As Detroit's human population continues to dwindle, more pets are left abandoned as poverty in the wake of the Motor City's financial and political collapse causes thousands to leave behind their homes and animals, Bloomberg reports, with as many as 50,000 abandoned dogs currently roaming the streets.

The abandoned dogs take shelter in the countless abandoned buildings of the bankrupt city, with only four animal control officers available to help clean up the mess, down from 15 in 2008. Nearly ten years ago, Detroit's population also took a staggering nosedive from 1.8 million to 700,000 people. Over-filled animal shelters and strays terrorizing neighbors are just some of the issues plaguing the city.

"With these large open expanses with vacant homes, it's as if you designed a situation that causes dog problems," Harry Ward, head of animal control, said to Bloomberg News.

According to Amanda Arrington of the Humane Society of the United States, the high number of strays signals a humanitarian crisis, a form of symbiotic suffering between human and animal.

"It was almost post-apocalyptic, where there are no businesses, nothing except people in houses and dogs running around," Arrington said of her visit to the Motor City in October of last year. "The suffering of animals goes hand in hand with the suffering of people."

On July 18, Detroit, former auto industry powerhouse, declared municipal bankruptcy, with more than $18 billion in long-term debt and an operating deficit of nearly $400 million.

When home owners abandon their properties and leave their pets behind, Arrington explained the dogs are left to roam free and reproduce, further contributing to the overpopulation of homeless pets. Ward explained that Detroit's three shelters take in about 15,000 animals a year, though there an estimated 70,000 vacant buildings providing a makeshift form of shelter for the stray dogs.

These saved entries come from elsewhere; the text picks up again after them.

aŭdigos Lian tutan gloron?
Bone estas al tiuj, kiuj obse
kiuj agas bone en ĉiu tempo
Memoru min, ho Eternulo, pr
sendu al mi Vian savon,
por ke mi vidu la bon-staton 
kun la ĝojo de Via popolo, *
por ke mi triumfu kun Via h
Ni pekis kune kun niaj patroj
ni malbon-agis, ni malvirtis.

Seven days a week, Ward and his four officers don bulletproof vests to shield themselves from possibly angry homeowners, roaming the streets to collect strays with the help of only one dog bite investigator, operating on a budget of just $1.6 million a year.

"We are really suffering from fatigue, short staffed" and working over-time, Ward said in a recent interview. The streets are dominated by pitbull and mixed-pit strays, according to Ward, due to widespread dogfighting in the suffering city. Abused animals means more aggressive dogs, prone to attacking mailmen and other pets.

Ed Moore, a Detroit-area spokesman, told Bloomberg News that it is a "persistent problem," and mail carrier Catherine Guzik explained that she carries pepper spray to protect herself from swarms of vicious tiny dogs in a southwest neighborhood, deeming it "Chihuahuaville." Strays, left to fend for themselves, often roam in packs.

In July, Detroit's animal pound had to stop accepting more animals for an entire month because the city had not paid a service that hauls away the bodies of euthanized animals, costing about $20,000 a year. The pound's freezers were gruesomely packed with animal carcasses, the live pens overflowing until the bills were paid.

According to Ward, more pet owners need to be educated on how to properly care for and look after their dogs. Kristen Huston, who leads the non-profit Detroit office of All About Animals Rescue, told Bloomberg News that she often walks through some of the city's poorest neighborhoods to talk to pet owners, sometimes offering them a free bag of pet food or a doghouse.

"Technically, it's illegal to let a dog roam, but with the city being bankrupt, who's going to do anything about it?" Huston said.